Pada awal November silam, dilaksanakan pertemuan CQI di kedua wilayah untuk mendiskusikan hal-hal yang telah dilakukan selama fase intervensi yang berlangsung selama tujuh bulan. Puskesmas Rusunawa Kota Bandung melaporkan bahwa pada Juni 2024, cakupan tes HIV/sifilis/hepatitis B pada ibu hamil di puskesmas ini sebesar 34% dengan menyasar 339 ibu hamil. Tim CQI Puskesmas menargetkan cakupan tersebut naik hingga 75% saat berakhirnya masa intervensi pada September 2024. Di akhir masa intervensi, puskesmas bisa melampaui target dengan membukukan cakupan mencapai 85%. Target tersebut berhasil dicapai berkat intervensi yang dilakukan seperti kerja sama dengan jejaring layanan swasta atau praktik bidan mandiri yang ada di wilayah kerja puskesmas.
Dalam kerja sama ini, puskesmas berperan menyediakan reagen, sedangkan jejaring melaporkan layanan tes yang dilakukan di tempatnya. Dengan demikian, Puskesmas Rusunawa tidak hanya mengalami peningkatan angka cakupan, tetapi juga memiliki pencatatan dan pelaporan yang lebih rapi dan sistematis.
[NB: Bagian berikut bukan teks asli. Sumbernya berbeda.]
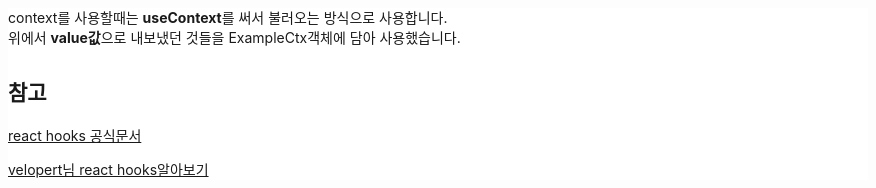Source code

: context를 사용할때는 **useContext**를 써서 불러오는 방식으로 사용합니다.<br>
위에서 **value값**으로 내보냈던 것들을 ExampleCtx객체에 담아 사용했습니다.


## 참고

[react hooks 공식문서](https://reactjs.org/docs/hooks-intro.html)<br>

[velopert님 react hooks알아보기](https://velog.io/@velopert/react-hooks)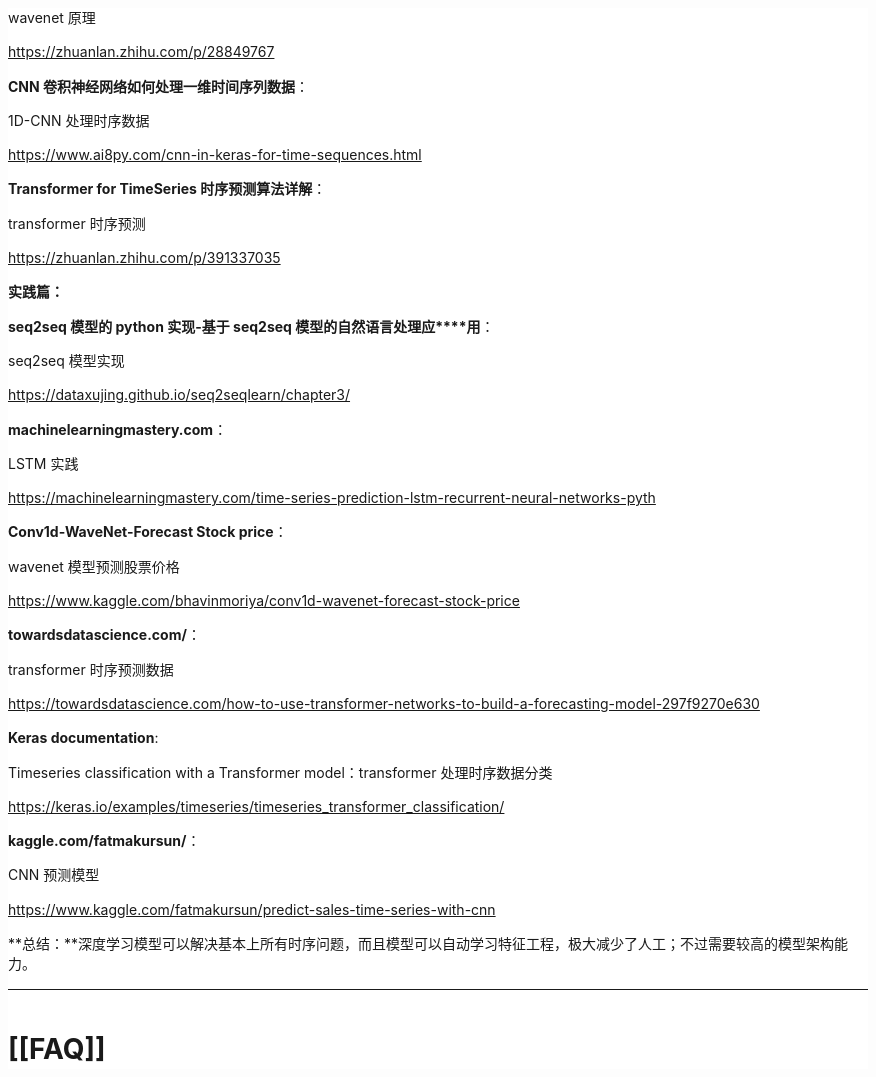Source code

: wavenet 原理

https://zhuanlan.zhihu.com/p/28849767

  

**CNN 卷积神经网络如何处理一维时间序列数据**：

1D-CNN 处理时序数据

https://www.ai8py.com/cnn-in-keras-for-time-sequences.html

  

**Transformer for TimeSeries 时序预测算法详解**：

transformer 时序预测

https://zhuanlan.zhihu.com/p/391337035

  

**实践篇：**

  

**seq2seq 模型的 python 实现-基于 seq2seq 模型的自然语言处理应****用**：

seq2seq 模型实现

https://dataxujing.github.io/seq2seqlearn/chapter3/

  

**machinelearningmastery.com**：

LSTM 实践

https://machinelearningmastery.com/time-series-prediction-lstm-recurrent-neural-networks-pyth

  

**Conv1d-WaveNet-Forecast Stock price**：

wavenet 模型预测股票价格

https://www.kaggle.com/bhavinmoriya/conv1d-wavenet-forecast-stock-price

  

**towardsdatascience.com/**：

transformer 时序预测数据

https://towardsdatascience.com/how-to-use-transformer-networks-to-build-a-forecasting-model-297f9270e630

  

**Keras documentation**: 

Timeseries classification with a Transformer model：transformer 处理时序数据分类

https://keras.io/examples/timeseries/timeseries_transformer_classification/

  

**kaggle.com/fatmakursun/**：

CNN 预测模型

https://www.kaggle.com/fatmakursun/predict-sales-time-series-with-cnn

  

**总结：**深度学习模型可以解决基本上所有时序问题，而且模型可以自动学习特征工程，极大减少了人工；不过需要较高的模型架构能力。

---

# [[FAQ]]
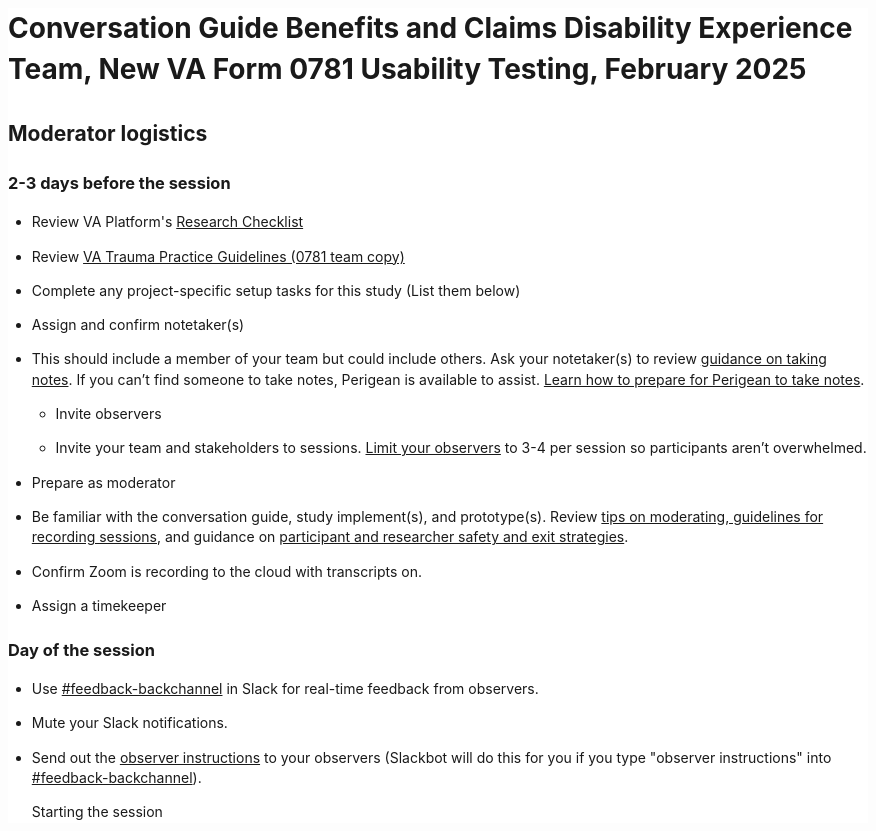 # **Conversation Guide Benefits and Claims Disability Experience Team, New VA Form 0781 Usability Testing, February 2025**

## **Moderator logistics**

### 2-3 days before the session

* Review VA Platform's [Research Checklist](https://depo-platform-documentation.scrollhelp.site/research-design/Research-Checklist.1958773011.html#ResearchChecklist-5.Conductsessions)

* Review [VA Trauma Practice Guidelines (0781 team copy)](https://docs.google.com/document/d/1tvDgQT5M3N7Yyamf9ZKL8GYoIH22Y9hpXjnYbHyyU7g/edit)

* Complete any project-specific setup tasks for this study (List them below)

* Assign and confirm notetaker(s)

* This should include a member of your team but could include others. Ask your notetaker(s) to review [guidance on taking notes](https://depo-platform-documentation.scrollhelp.site/research-design/notetaker-guidelines). If you can’t find someone to take notes, Perigean is available to assist. [Learn how to prepare for Perigean to take notes](https://depo-platform-documentation.scrollhelp.site/research-design/how-to-prepare-for-perigean-to-take-notes).

  * Invite observers

  * Invite your team and stakeholders to sessions. [Limit your observers](https://depo-platform-documentation.scrollhelp.site/research-design/research-safety-and-emergency-exit-strategies#creating-a-safe-space-for-participants) to 3-4 per session so participants aren’t overwhelmed.

* Prepare as moderator

* Be familiar with the conversation guide, study implement(s), and prototype(s). Review [tips on moderating, guidelines for recording sessions](https://depo-platform-documentation.scrollhelp.site/research-design/Recording-User-Research-Sessions.2050949305.html), and guidance on [participant and researcher safety and exit strategies](https://depo-platform-documentation.scrollhelp.site/research-design/Research-Safety-and-Emergency-Exit-Strategies.2143649793.html).

* Confirm Zoom is recording to the cloud with transcripts on.

* Assign a timekeeper	


### Day of the session

* Use [\#feedback-backchannel](https://dsva.slack.com/messages/C40B45NJK/details/) in Slack for real-time feedback from observers.

* Mute your Slack notifications.

* Send out the [observer instructions](https://depo-platform-documentation.scrollhelp.site/research-design/Observer-guidelines.1622311177.html) to your observers (Slackbot will do this for you if you type "observer instructions" into [\#feedback-backchannel](https://dsva.slack.com/channels/feedback-backchannel)).

  Starting the session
Manfaat serupa dirasakan oleh puskesmas lain. “Kami bersyukur menjadi salah satu puskesmas yang diintervensi secara langsung dalam studi ini,” ungkap dr. Ike Puri Purnama Dewi, Kepala UPTD Puskesmas Kopo, Kota Bandung.
Pihaknya dapat memahami cara menganalisis permasalahan secara lebih mendalam. Selain itu indikator-indikator penentu keberhasilan dari kegiatan-kegiatan yang direncanakan juga jadi lebih mudah diketahui. Studi MENJAGA saat ini dalam tahap pengambilan data endline dan evaluasi proses intervensi yang dilakukan oleh tiap puskesmas. Tujuan yang ingin dicapai dari pelaksanaan studi ini adalah membantu layanan kesehatan agar cakupan tes pada HIV, sifilis dan hepatitis B meningkat. “Lewat studi ini kita harap tim peneliti dapat berkontribusi dalam mewujudkan triple elimination, eliminasi penyakit HIV, sifilis dan hepatitis B di Indonesia,” kata Ari Probandari.